To succeed today, we must look to the past. History shows that technological transformations do not occur through modest shifts in market price signals, as cap and trade policies have aimed to do. We didn't tax the telegraph to get telephones or put a cap on typewriters to see the birth of the personal computer, as Breakthrough's founders Michael Shellenberger and Ted Nordhaus often note.

Instead, time-and-time again, the most reliably successful driver of new innovation and transformative technology changes has been an active partnership between private-sector entrepreneurs and innovators and a public sector acting as both an initial funder and demanding customer of new, cutting-edge technologies. This is the history of radios, microchips and the Internet; computers, jet engines, and GPS; countless biomedical innovations, and every low-carbon energy technology now in use today.

Proactively driving a new clean technology transformation will demand an unprecedented level of public investment in clean energy innovation and the accelerated adoption, scale-up, and improvement of a full suite of clean energy technologies.

Such a strategy can begin to cut emissions in the near-term, but most importantly it will be absolutely essential to establish the technological and economic foundations for deep emissions cuts in the long term.

So even as committed activists and organizations work to block new fossil energy infrastructure that would further solidify the already daunting challenge ahead, what is needed most now is a set of policy thinkers, advocates, and philanthropic organizations committed to moving past failed efforts to wield the Pollution Paradigm against an unyielding climate challenge, and begin the hard work at hand: developing a new framework and strategy capable of dissolving the technology challenge and making clean energy cheap and abundant, organizing a political constituency to turn this framework into reality, and funding and supporting the organizations and actors who will lead this critical effort.

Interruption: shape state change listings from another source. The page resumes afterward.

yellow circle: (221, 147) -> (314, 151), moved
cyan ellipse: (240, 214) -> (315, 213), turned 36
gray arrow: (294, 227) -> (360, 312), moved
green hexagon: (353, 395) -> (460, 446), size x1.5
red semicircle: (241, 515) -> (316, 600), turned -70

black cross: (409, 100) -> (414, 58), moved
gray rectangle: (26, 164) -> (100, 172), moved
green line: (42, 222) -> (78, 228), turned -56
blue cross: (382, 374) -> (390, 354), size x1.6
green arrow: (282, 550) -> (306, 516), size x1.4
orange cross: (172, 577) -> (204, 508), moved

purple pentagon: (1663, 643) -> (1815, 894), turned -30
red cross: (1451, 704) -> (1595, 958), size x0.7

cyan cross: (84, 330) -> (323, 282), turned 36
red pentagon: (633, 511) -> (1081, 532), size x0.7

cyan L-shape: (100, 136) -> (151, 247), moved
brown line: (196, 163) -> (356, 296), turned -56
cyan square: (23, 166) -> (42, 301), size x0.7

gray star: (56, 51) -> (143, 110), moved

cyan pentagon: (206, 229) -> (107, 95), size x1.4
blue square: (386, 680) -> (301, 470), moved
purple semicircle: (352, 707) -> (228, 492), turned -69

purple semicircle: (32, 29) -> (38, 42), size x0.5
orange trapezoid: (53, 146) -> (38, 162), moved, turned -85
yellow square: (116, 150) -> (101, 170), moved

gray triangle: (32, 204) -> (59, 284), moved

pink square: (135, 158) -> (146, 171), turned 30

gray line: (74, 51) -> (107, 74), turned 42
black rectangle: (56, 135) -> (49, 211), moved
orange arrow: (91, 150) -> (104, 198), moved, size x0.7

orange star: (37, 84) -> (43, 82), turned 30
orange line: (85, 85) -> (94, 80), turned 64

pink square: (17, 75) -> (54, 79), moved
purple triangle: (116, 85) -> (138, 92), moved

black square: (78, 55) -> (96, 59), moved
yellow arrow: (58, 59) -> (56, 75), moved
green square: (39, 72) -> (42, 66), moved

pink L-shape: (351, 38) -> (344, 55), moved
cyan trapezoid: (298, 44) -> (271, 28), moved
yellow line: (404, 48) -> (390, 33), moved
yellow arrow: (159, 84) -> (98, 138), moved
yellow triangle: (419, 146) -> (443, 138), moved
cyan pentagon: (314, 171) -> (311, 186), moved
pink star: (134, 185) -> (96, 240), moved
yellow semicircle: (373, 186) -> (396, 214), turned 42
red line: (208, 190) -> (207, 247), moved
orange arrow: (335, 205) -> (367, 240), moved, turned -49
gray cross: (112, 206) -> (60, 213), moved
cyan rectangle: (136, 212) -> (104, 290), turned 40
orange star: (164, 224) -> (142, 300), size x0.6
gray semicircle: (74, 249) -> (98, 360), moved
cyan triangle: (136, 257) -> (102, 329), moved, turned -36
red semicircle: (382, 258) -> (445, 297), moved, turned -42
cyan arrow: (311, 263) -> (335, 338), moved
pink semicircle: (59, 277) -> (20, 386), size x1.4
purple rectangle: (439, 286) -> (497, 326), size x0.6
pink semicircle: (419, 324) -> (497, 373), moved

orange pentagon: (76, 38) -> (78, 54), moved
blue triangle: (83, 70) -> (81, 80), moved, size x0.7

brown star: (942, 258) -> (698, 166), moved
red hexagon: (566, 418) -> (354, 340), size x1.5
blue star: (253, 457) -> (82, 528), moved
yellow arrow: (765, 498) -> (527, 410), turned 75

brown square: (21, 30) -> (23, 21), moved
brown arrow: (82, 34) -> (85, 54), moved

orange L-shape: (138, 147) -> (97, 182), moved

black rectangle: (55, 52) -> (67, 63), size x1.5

This is the undertaking we are finally prepared to begin, as we abandon fading hopes that markets or carbon prices or legally binding caps have magical transitive properties that make all the difficult details go away without any need to actually attend to them. What the climate challenge demands of us is imagination, fresh thinking, and a new route forward. It demands that we get on with the hard and collective work of inventing and engineering our way to a clean energy future. It demands that we get started.


(Keen readers will note that this talk owes some of it's language to Ted Nordhaus' speech at the World Climate Solutions conference in Copenhagen.)